Four additional finalists were recognized: 'Lean Curation' (Emory, Cornell, CMU) applies lean manufacturing concepts to help organizations decide which AI-generated ideas to pursue; 'Co-AI' (CMU Tepper) uses AI to measure collective intelligence in teams; 'From Invisible to Accessible' (UC Berkeley Haas, INSEAD) uses AI recommendations to surface hidden organizational expertise; and 'TeamLens' (Northwestern Kellogg) develops multimodal LLMs to provide real-time team collaboration insights. The competition marks the start of a broad public conversation about how organizations must adapt as AI tools become commonplace. As Martin Gonzalez, head of organizational AI research at Google DeepMind, noted: 'With a novel approach to understanding coordination, we can unlock new theoretical and practical opportunities in different types of organizations.'
- Winners Yankai Wang and Amir Goldberg will build a 'large coordination model' using transformer architecture to predict effective team interaction sequences.

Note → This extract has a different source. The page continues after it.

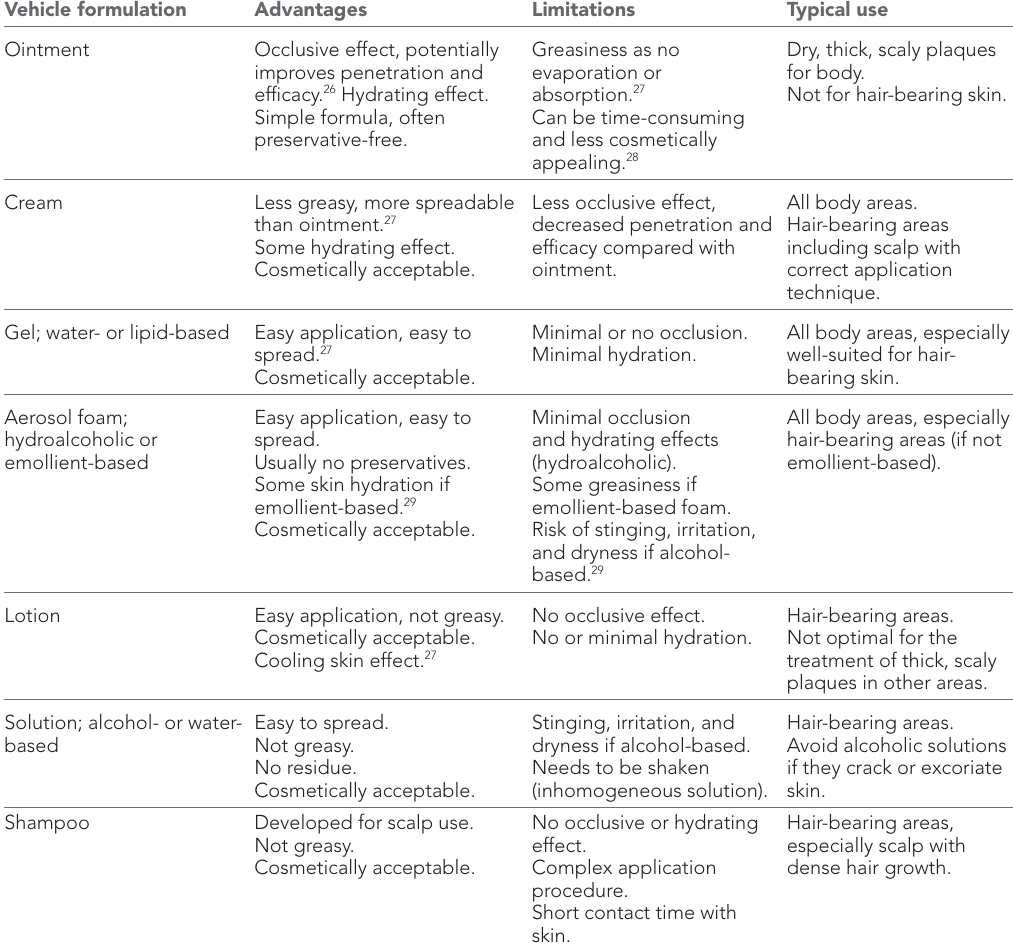
Table 3 Advantages, limitations, and practical considerations of the most commonly used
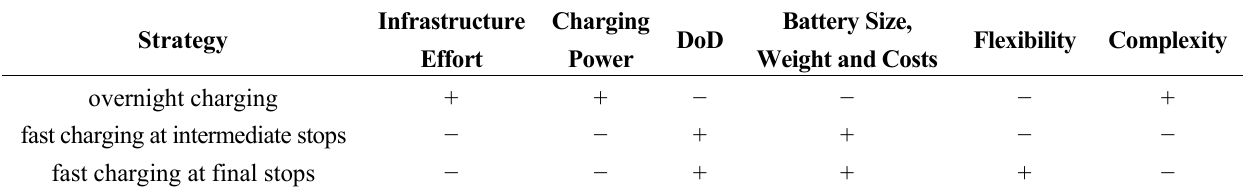
Table 4. Possible operating strategies and their pros (+) and cons ( −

- Prize includes $100,000 plus implementation at Google DeepMind with compute, engineering resources, and mentorship.
- Four finalists proposed AI tools for lean idea curation, collective intelligence measurement, expertise discovery, and real-time team collaboration monitoring.
Why It Matters
This competition provides rigorous, data-driven frameworks to help leaders redesign organizations for AI-augmented teamwork.